Please pull out each line below that contains the word "whiskers", and copy those lines in full.

[Exercises in chart interpretation]
◇ ◇ ◇
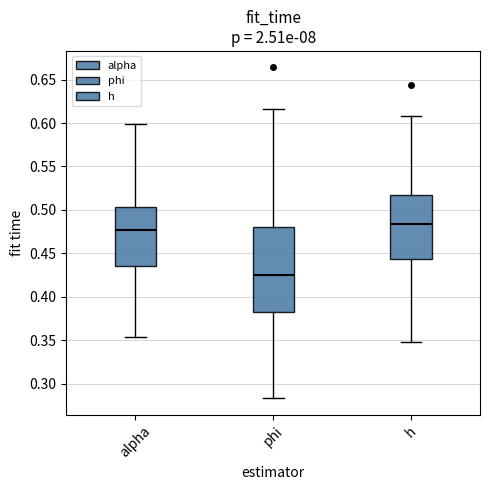

Comparing the boxes themselves (not the whiskers), which one is the tallest?

phi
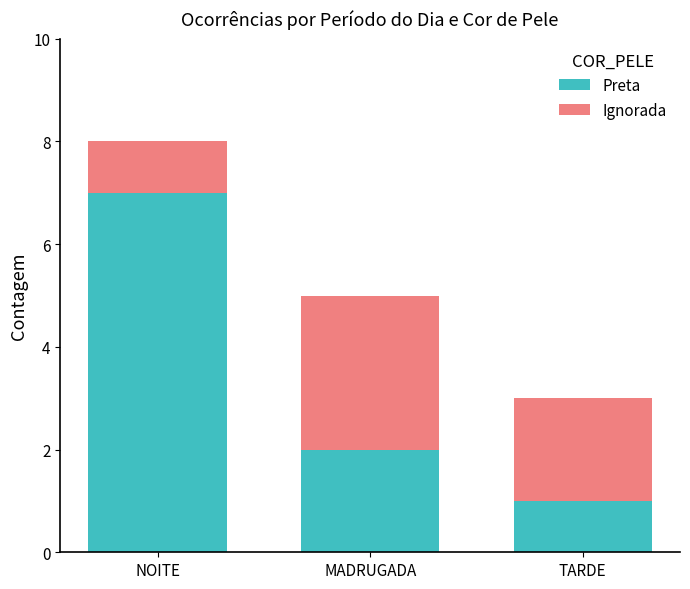

What are all the series names shown in the legend?

Preta, Ignorada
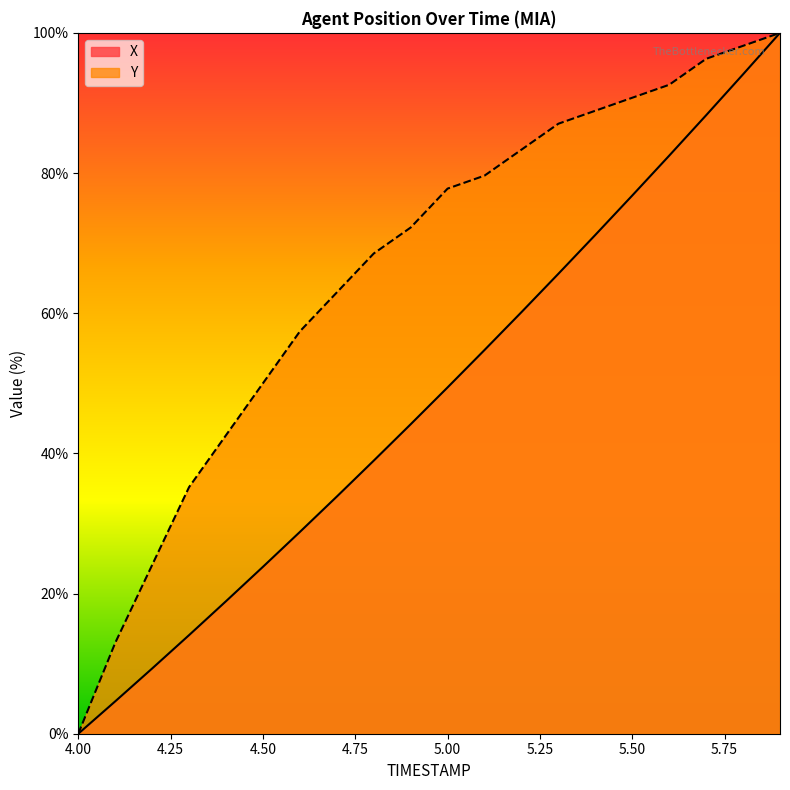

Rank the series at 4.3 from lowest to highest value.

X, Y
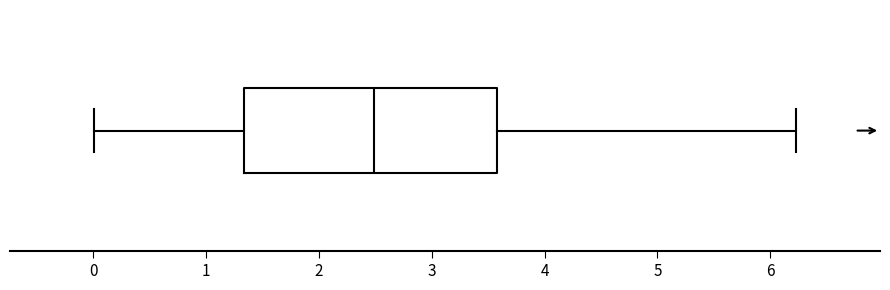

Read this box plot against the x-axis: the position of the median line, the range covered by the box, and the ends of both whiskers. The values are not printed on the chart, so give them approximately, as read against the axis.

median 2.5, box 1.3 to 3.6, whiskers 0.0 to 6.2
◇ ◇ ◇
# Reply
Comparing the boxes themselves (not the whiskers), which one is the tallest?
Read this box plot against the x-axis: the position of the median line, the range covered by the box, and the ends of both whiskers. The values are not printed on the chart, so give them approximately, as read against the axis.
median 2.5, box 1.3 to 3.6, whiskers 0.0 to 6.2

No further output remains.